# Proportional variance model data structure

The simplest form of the mathematical model of Proportional variance is the equation :
Y = E * X

The next simplest form is the following equation:
Y = (a + E) * X

The meaning of this formula is "The product of the cause X and the error is Y". In the world, if you use a scatter plot of Y and X with a high correlation, the larger the X, the greater the variation in the Y direction.

Once you know this structure, it will be one of the Structure of data that becomes a directed graph.

The following story about using skewness and kurtosis to identify the structure of the Proportional variance model is the author's idea. There may be previous research in the world. If you know of such literature, I would appreciate it if you could tell me.

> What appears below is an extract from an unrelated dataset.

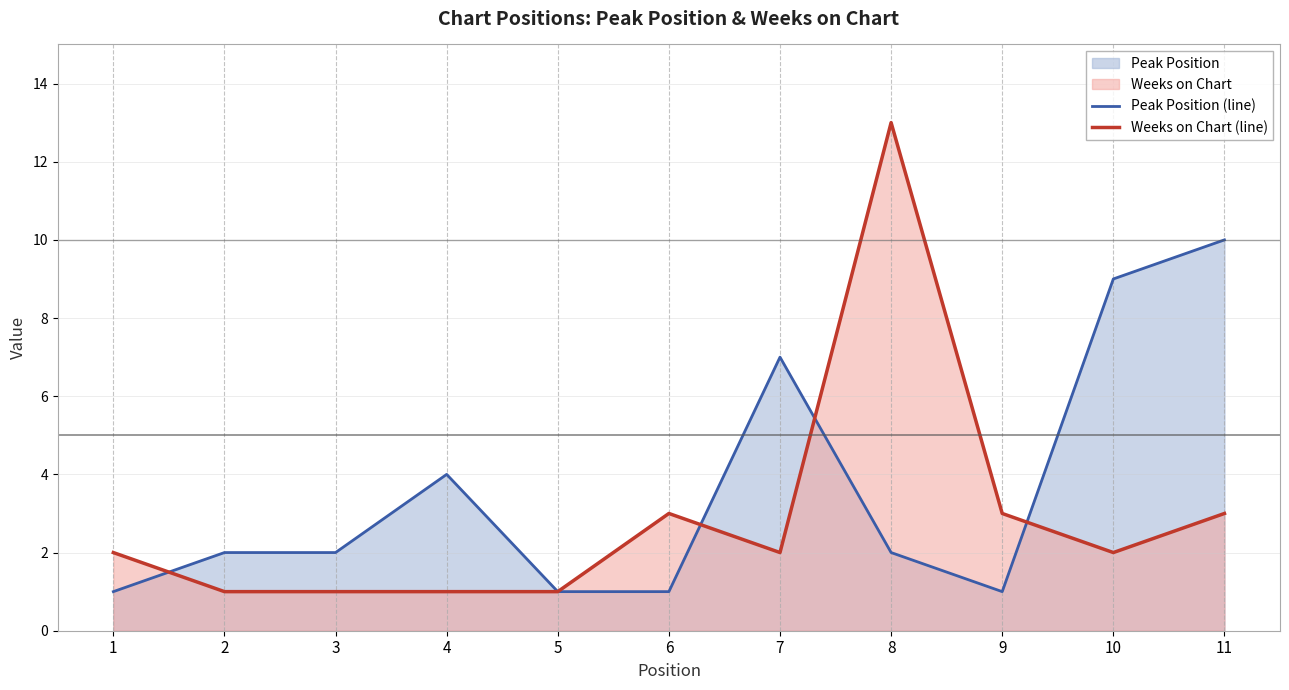

Between 3 and 10, which series saw the biggest shift?

Peak Position (line)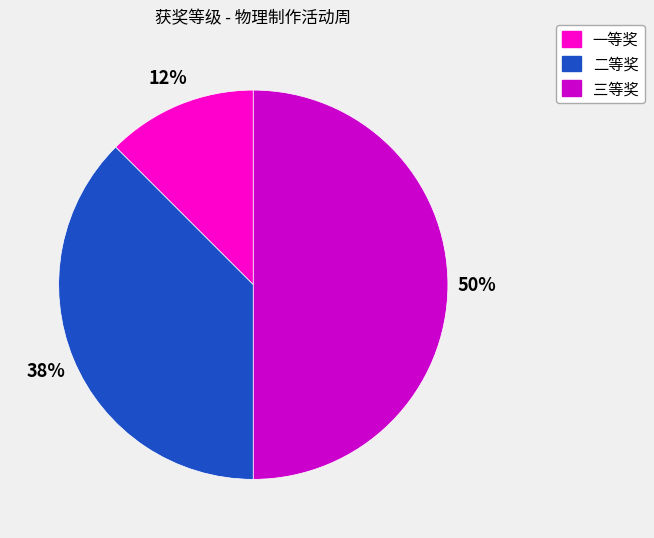

Rank the categories by value from lowest to highest.

一等奖, 二等奖, 三等奖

## How to extract the structure of Y = E * X from the data (between two variables)

If E is normally or uniformly distributed, E is symmetrical. 1/E is asymmetrical. The more asymmetric it is, the greater the absolute skewness. Take advantage of this property.

Specifically, when there are two variables, S and T, S / T and T are calculated, and skewness is calculated for each. For example, if the skewness of T/S is -0.20 and the skewness of S/T is 0.94, you can estimate
T = (a + E) * S

The structure is represented by arrows as shown below.

## How to extract the structure of Y = E * X from the data (between the three variables)

Suppose there are three variables with the relationship
T = (a1 + E1) * S
U = (a2 + E2) * T

Two steps are required to identify the structure between the three variables.

### Stage 1: Determination of orientation between two variables (use of skewness)

Using the method for 2 variables, calculating the skewness will look like the graph below.

For S and T, S and U, and T and U, you can see the direction of the arrows in each, and if you express them as they are with arrows, they will be down. Judging by the skewness alone, this is what happens.

Here, too, between S and U, there is an arrow.

### Stage 2: Selection of arrows (utilization of kurtosis)

First, make sure it's happening between S and U.
U = (a2 + E2) * (a1 + E1) * S
The relationship between you and S is as shown above.
The part
(a2 + E2) * (a1 + E1)
multiplied by S is the product of normal distributions, but this is a symmetric distribution to determine the direction of the arrows between S and U.

This is where kurtosis is used. The graph below shows the kurtosis of the normal distribution. We calculate using 10,0 samples. Regardless of the magnitude of the standard deviation, we can see that it is almost 0.

Also, it is the product of normal distributions, As shown below, if there are two normal distributions, Z1 and Z2, the graph of the variable Z1*Z2 is more pointed than Z1 and Z2. You can see the difference in this sharpness by the kurtosis.

Use the kurtosis properties described above. The kurtosis is calculated as shown in the graph below. From this graph, we can see that you and S seem to contain the product relationship between normal distributions, and the arrows between you and S can be removed.

## If the structure of Y = E * X cannot be extracted from the data

### When E is not symmetrical

There is an assumption that E is symmetrical. Even if the larger X is, the greater the variation in the Y direction, this is not possible if E is not symmetrical.

Therefore, it is better to make a histogram for both E and 1/E to check it.

### For models with Y = X + E or close to it

The structure of the data that becomes a regression model, that is, if Y = X + E, it cannot be determined by skewness because Y/X is asymmetric.

In real data, the structure of the data that results in the regression model and the data structure of the Proportional variance model can be difficult to distinguish.

### When two variables affect one variable

In the case of 3 variables, the above method can be examined at such times.

If two variables affect one variable, that is, when it is as shown below, it cannot be examined.